Monday, August 1, 2011

Post # 12, Pearce, Part 2

If it looks like a duck, and walks like a duck, and quacks like a duck, then it must be a duck. This common adage is what came to mind when I read about The Gathering of Uru in section two. Pearce continues with her theme of play communities by pointing us to this loyal group of Uru: Ages Beyond Myst players and I found myself thinking, "If it looks like a community, and convenes like a community, and emotes like a community, then it must be a community." TGU members eagerly participated in Pearce's study of them and actively welcomed her into their fold. It sounds not unlike the documentaries on remote tribal people that frequently air on TV stations like The National Geographic Channel or The Discovery Channel. The eagerness of TGU to participate in a study of their community, as well as their hospitality to Pearce, supports the notion of online gaming worlds as "imaginary homelands." The online world that TGU participated in seems as valid a community as any. Pearce reveals that the TGU members are very diverse, ranging "in age from mid-teens to mid-seventies" (72). Another thing that I found noteworthy about this community is that they are evenly made up of male and female players. Female gamers are very much underestimated and often times underrepresented in gaming studies and I thought this was a great example of how games cross gender barriers.


In-game screenshot from L4D2
In-game screenshot from L4D2
It is interesting to note that anytime we play online, we become part of a new community. This online community need not be particularly large, nor does it need to be distinctly different from the social circles that we are a part of in our daily lives. For example, I do not play any games with a massive online community such as Myst or World of Warcraft, however, my three best friends and I play the X-Box 360 game, Left 4 Dead 2, on X-Box live from time to time. We behave pretty much the same as we do whenever we are face to face and in each other's physical presences, but something that we've all noticed before is that when we are in the L4D world, we don't refer to each other by our real names. Instead, we refer to each other by our X-Box Live gamertags (mine, for example, is AMBROCI0US). We really have no reason why we do so, except that when we log in to XBL we know we are entering a different world where we are taking on new personas--ourselves as a group of survivors in a zombie apocalypse. In a co-op survival horror game like L4D, there's no particular push to become different person, so with the exception of running into a horde of flesh-eating zombies in order to rescue each other (something I'm not sure my very potent fight-or-flight response would allow me to do in a real life zombie attack scenario) we behave much the way we do in real life.
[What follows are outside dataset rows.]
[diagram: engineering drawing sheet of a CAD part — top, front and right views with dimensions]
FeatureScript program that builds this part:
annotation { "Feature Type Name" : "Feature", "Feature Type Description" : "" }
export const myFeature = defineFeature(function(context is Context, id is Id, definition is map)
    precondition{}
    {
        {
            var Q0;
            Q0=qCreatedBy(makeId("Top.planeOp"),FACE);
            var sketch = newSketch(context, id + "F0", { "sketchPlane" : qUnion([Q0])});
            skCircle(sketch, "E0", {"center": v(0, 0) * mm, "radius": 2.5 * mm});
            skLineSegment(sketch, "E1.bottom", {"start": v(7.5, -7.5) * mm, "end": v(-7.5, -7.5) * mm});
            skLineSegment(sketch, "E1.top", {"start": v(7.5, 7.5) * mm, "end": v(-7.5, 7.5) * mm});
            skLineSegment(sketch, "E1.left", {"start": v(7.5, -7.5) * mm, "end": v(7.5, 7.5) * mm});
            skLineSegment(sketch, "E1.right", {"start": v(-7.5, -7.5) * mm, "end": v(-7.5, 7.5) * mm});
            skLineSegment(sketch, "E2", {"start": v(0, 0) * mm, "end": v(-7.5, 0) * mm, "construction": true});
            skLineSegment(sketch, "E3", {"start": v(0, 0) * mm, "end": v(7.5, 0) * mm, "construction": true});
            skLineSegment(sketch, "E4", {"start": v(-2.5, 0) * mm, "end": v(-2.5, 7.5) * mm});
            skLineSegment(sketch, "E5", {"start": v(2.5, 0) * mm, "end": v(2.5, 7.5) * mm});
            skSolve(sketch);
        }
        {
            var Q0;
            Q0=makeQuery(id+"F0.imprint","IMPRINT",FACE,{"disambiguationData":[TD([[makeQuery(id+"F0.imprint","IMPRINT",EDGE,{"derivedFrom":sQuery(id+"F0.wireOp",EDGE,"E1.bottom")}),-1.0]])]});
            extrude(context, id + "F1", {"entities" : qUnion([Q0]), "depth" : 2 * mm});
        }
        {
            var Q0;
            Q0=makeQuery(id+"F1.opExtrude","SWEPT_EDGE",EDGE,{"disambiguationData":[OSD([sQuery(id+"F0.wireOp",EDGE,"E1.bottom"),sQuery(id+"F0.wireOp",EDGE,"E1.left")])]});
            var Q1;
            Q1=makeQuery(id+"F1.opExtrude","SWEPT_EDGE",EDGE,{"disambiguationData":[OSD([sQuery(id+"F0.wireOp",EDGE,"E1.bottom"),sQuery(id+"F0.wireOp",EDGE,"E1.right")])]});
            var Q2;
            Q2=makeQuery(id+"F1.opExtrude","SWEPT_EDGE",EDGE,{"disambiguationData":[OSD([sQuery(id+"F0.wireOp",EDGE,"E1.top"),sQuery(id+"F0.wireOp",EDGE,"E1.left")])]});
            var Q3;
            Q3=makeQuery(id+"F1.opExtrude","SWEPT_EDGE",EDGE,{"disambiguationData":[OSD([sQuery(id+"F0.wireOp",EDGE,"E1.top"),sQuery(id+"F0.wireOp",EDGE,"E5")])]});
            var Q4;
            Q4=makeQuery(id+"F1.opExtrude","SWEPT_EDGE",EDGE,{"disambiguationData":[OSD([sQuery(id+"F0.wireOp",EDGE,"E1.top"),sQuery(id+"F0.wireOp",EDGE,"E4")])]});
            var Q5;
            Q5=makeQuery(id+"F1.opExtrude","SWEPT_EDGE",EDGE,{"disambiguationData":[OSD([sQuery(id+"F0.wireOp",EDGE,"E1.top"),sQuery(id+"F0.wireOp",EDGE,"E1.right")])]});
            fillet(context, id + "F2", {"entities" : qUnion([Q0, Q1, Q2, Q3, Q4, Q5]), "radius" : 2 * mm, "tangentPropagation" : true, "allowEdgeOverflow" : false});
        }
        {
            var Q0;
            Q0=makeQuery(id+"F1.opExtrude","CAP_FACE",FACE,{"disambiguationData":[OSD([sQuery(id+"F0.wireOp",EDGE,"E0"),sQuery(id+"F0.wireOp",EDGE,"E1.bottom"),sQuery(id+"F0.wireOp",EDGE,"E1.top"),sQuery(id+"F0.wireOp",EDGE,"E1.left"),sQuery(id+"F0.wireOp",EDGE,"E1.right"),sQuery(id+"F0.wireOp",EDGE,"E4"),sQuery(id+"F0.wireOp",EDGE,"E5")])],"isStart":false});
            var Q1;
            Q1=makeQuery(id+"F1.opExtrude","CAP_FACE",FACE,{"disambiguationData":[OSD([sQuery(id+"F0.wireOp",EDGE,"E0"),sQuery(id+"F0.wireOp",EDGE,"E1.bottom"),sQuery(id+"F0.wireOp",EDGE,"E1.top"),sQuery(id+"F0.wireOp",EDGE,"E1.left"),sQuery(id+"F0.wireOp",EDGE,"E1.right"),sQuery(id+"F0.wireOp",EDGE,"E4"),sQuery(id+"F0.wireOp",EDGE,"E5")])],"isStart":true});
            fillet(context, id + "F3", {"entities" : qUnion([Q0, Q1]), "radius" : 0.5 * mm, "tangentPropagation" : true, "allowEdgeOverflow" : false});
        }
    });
I was not riveted by Riven
Pearce points out that Uru Myst and other MMOWs and MMORPGs influence the behavior of their players. Uru players in particular, already seemed to have a lot in common with each other prior to playing together in that world. Most were already intimately familiar with Myst and its narrative and gameplay mechanics. Most did not like or play other types of games, and they typically had a negative impression of games that included violence and killing. They were, in short, very much different from the average gamer. Myst, it seems, in being such a different kind of game, courted a very different type of gamer and I can personally attest to that. In the summer of 1998, just before I left for Marine Corps boot camp, I purchased the game, Riven, for my PSX (the original Playstation is now commonly referred to as the PSX). Riven is the sequel to Myst and it got very high reviews in gaming magazines of the time, so I purchased it based on those reviews and a very flawed assumption that it would have at least some similarities with my then-favorite RPG, Final Fantasy VIII. I would soon regret it. With the exception of games like Number Munchers and The Oregon Trail that I played in elementary school on Apple IIe computers, I'd never played a computer game. Myst (Riven) was a PC game that was ported to the PSX, and it was a very different experience than I was expecting. There was no dynamic action, no on screen character (it was completely first-person), no explosions or violence...in short, nothing that a testosterone-laden, teenage boy expected from a videogame. I was bored to tears with Riven, but this underscores Pearce's observation that game worlds attract certain gamers. I wasn't, at that time, the type of gamer that would have gravitated to Myst, and I only purchased the game for lack of proper research on my behalf. It was not a homeworld designed for me, and I would not have conformed to it the way TGU members willingly and eagerly did. That is not to say that it isn't a valid homeworld, because it is. The way the TGU members fought for their world, the way they congregated hours before their community was shutdown, and the way they migrated to new online worlds afterwards attests to the importance and validity of this digital world to its denizens.


Questions:
1) Does the experience TGU suffered by having their gaming world shutdown elicit more, less, or equal pity from you than that of real world communities that are shut down?

2) The Myst shaped and/or confined the behavior of those that participated in its online world, attracting certain people to the game. Do you think society is more or less influential on your personal behavior than a gameworld is on its players?

3) Do you think hospitals and therapy institutions should implement an online world where patients can create avatars and convene with each other in order to facilitate the healing process?